Task directions
Only the lines from the start of the data through the line containing "pinky dip: (264, 264)" should be written out, exactly as they are, with both ends included and the pictures left out.

+++ Excerpted data

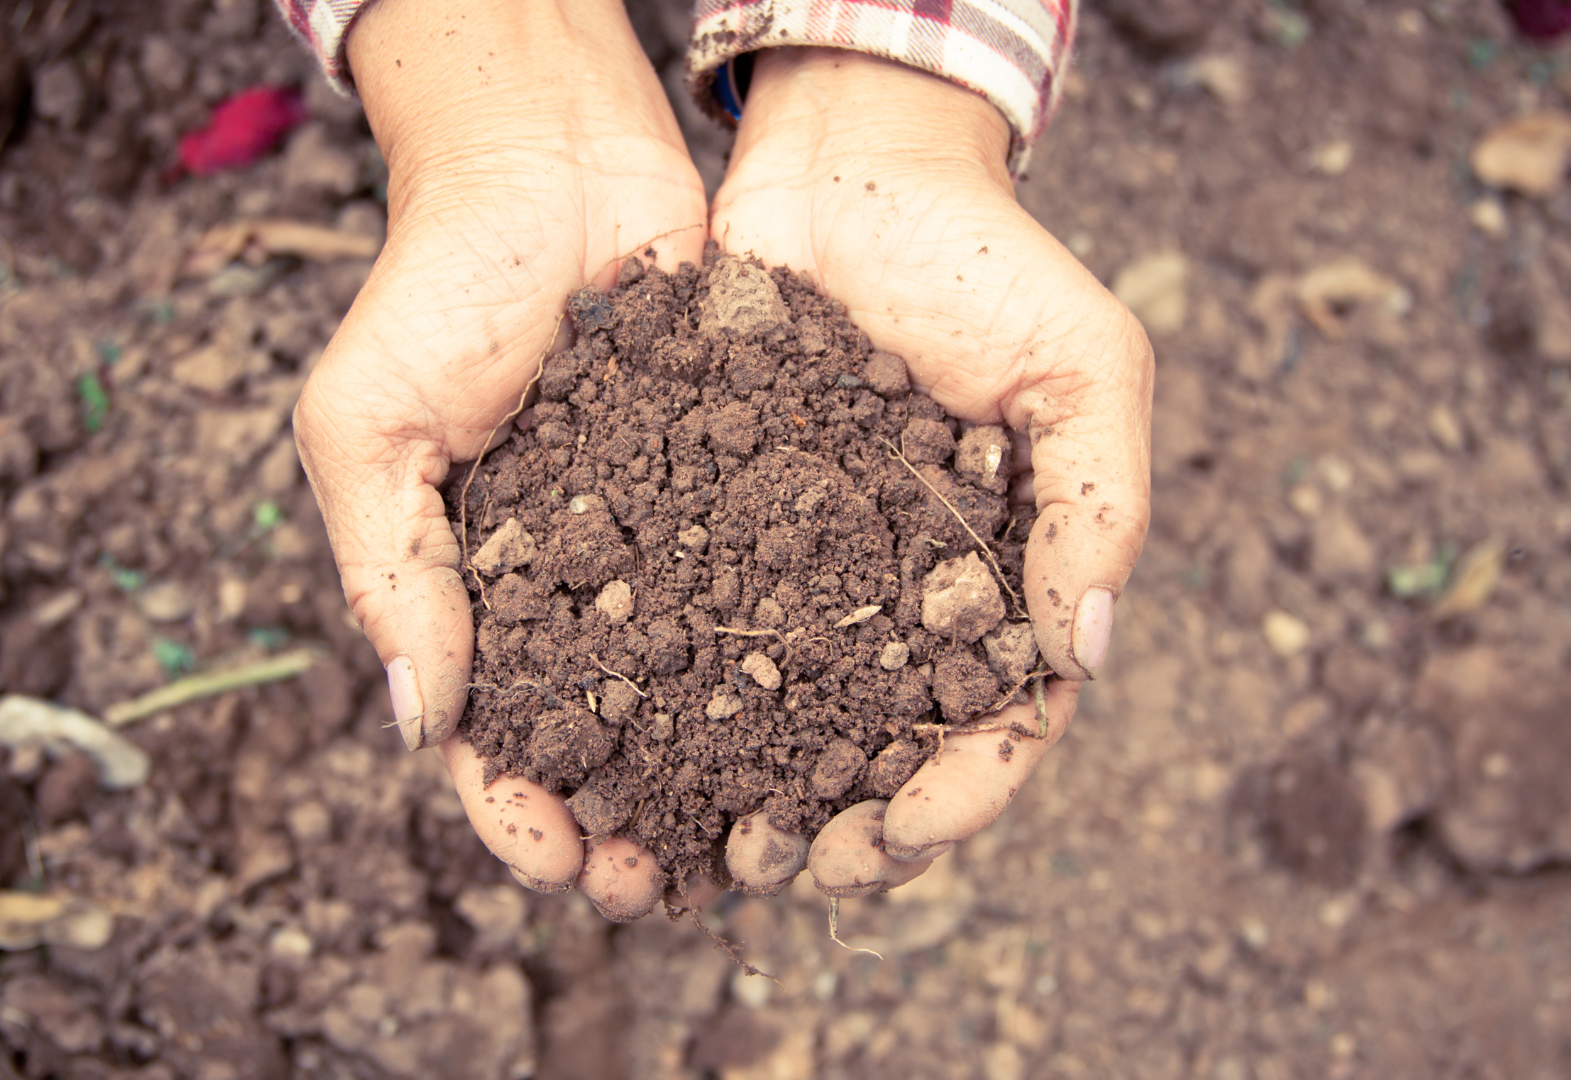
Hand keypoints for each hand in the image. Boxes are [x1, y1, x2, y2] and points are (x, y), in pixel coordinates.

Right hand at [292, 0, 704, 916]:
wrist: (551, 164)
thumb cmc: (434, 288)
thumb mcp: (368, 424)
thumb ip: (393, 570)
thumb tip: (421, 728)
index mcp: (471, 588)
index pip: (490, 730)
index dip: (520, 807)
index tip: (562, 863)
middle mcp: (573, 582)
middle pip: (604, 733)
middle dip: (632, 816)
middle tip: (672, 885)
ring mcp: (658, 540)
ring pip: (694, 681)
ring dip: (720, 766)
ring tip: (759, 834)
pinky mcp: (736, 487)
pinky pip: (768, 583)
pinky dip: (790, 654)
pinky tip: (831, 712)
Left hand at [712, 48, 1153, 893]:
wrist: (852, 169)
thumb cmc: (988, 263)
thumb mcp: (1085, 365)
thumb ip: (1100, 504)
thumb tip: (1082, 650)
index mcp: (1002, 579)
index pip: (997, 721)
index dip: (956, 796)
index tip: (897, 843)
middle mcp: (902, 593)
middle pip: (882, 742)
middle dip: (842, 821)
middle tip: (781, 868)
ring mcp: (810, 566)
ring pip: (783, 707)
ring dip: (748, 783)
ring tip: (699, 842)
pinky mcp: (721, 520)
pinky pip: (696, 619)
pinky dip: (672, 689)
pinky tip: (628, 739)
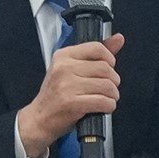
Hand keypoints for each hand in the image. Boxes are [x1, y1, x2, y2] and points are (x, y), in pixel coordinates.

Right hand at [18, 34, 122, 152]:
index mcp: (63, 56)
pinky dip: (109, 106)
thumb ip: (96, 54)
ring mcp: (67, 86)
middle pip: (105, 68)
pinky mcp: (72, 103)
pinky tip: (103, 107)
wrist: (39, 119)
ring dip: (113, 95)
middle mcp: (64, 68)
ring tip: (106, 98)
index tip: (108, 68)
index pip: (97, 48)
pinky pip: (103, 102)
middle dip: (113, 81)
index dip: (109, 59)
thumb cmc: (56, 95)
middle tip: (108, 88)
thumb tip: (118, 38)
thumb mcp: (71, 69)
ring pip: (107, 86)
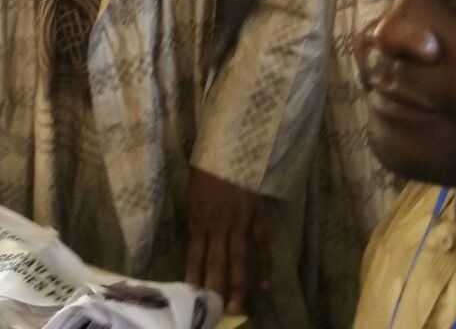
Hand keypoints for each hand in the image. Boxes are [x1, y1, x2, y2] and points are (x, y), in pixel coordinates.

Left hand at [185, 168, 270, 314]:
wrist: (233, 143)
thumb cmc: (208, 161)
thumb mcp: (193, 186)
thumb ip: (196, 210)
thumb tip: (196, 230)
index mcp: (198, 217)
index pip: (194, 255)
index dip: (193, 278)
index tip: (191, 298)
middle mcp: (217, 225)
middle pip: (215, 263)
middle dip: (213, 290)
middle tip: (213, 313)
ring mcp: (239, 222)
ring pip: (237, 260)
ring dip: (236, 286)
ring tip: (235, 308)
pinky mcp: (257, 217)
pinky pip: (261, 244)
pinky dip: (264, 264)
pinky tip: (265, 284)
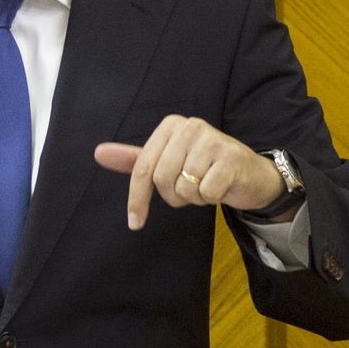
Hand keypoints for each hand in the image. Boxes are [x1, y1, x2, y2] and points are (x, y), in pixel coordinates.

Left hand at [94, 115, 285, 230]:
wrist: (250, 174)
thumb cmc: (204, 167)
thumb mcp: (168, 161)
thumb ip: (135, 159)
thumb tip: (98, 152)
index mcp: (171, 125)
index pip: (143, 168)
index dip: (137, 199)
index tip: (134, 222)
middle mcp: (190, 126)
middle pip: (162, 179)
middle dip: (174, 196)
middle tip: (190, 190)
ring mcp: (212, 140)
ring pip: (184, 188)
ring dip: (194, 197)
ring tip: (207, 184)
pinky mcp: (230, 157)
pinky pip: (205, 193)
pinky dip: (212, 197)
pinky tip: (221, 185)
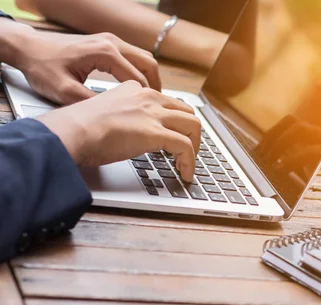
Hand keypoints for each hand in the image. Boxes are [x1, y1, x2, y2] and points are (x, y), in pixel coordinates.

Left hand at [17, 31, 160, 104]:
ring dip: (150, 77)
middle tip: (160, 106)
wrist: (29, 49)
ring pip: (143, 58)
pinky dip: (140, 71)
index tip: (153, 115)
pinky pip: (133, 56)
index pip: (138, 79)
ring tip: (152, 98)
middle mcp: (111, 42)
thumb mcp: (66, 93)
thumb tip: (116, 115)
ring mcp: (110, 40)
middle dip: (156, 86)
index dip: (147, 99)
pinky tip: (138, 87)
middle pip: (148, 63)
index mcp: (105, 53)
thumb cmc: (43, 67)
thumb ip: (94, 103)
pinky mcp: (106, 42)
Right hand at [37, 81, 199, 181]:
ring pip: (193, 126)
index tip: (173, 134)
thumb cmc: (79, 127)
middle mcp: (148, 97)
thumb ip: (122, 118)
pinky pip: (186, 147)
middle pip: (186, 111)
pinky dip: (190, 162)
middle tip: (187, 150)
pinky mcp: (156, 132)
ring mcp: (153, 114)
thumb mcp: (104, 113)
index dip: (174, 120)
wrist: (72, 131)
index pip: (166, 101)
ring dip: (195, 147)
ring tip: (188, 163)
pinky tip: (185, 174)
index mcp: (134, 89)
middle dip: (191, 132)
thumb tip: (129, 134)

++++++

Written response
Hand keypoints for each hand in the image. Boxes are [x1, y1, x2, y2] and points are (x, y), in pixel coordinates.

Right hand at [292, 0, 704, 916]:
wrist: (551, 164)
thumb cmc: (434, 288)
thumb mcp: (368, 424)
thumb ip: (393, 570)
thumb tip: (421, 728)
index mcp: (471, 588)
index pip: (490, 730)
index dip: (520, 807)
index tip: (562, 863)
middle mcp: (573, 582)
middle pip: (604, 733)
middle dip: (632, 816)
middle tip: (672, 885)
ring mcp: (658, 540)
ring pip: (694, 681)
ring dip: (720, 766)
ring tip: (759, 834)
pinky mcp: (736, 487)
pinky pip: (768, 583)
pinky dip: (790, 654)
pinky tip: (831, 712)
Left hand at [712, 48, 1153, 893]:
wrist: (852, 169)
thumb cmc: (988, 263)
thumb mcp: (1085, 365)
thumb ip: (1100, 504)
thumb tip: (1082, 650)
index mcp: (1002, 579)
index pip: (997, 721)
index dip: (956, 796)
index tip: (897, 843)
middle mcp: (902, 593)
middle pip: (882, 742)
middle dip: (842, 821)
middle tip: (781, 868)
ring mcp: (810, 566)
ring pip: (783, 707)
ring dip: (748, 783)
ring tip: (699, 842)
pinky mcp: (721, 520)
pinky pip: (696, 619)
pinky dip: (672, 689)
pinky tip: (628, 739)
Hand keypoints for each hand in the image. Boxes are [x1, y1, x2, y2] and points are (x, y), in pixel coordinates.

Right hand at [18, 34, 122, 152]:
index mcp: (63, 56)
pinky dip: (109, 106)
thumb ip: (96, 54)
ring mcp: (67, 86)
middle pip: (105, 68)
pinky mcp: (72, 103)
pinky tip: (103, 107)
wrist: (39, 119)
ring dip: (113, 95)
middle mcp: (64, 68)
ring tip: (106, 98)
index tip: (108, 68)
index pip: (97, 48)
pinky pip: (103, 102)
middle dip: (113, 81)
index dip: (109, 59)
thumb cmc: (56, 95)
middle tip: (108, 88)
thumb tip: (118, 38)
thumb mcp: (71, 69)
ring pip: (107, 86)
Hand keypoints for each hand in the image. Boxes are [x1, y1, x2, y2] and points are (x, y), in pixel coordinates.

Left hand at [185, 168, 270, 314]:
wrist: (233, 143)
thumb cmc: (208, 161)
thumb mcp: (193, 186)
thumb ip: (196, 210)
thumb tip: (196, 230)
index mcp: (198, 217)
index pip: (194, 255)
index dip: (193, 278)
index tip: (191, 298)
middle mcp: (217, 225)
middle pip: (215, 263)
middle dip: (213, 290)
middle tip: (213, 313)
ring mcp: (239, 222)
ring pip: (237, 260)
ring dip: (236, 286)
ring tip: (235, 308)
pinky mcp: (257, 217)
pinky pip: (261, 244)
pinky dip: (264, 264)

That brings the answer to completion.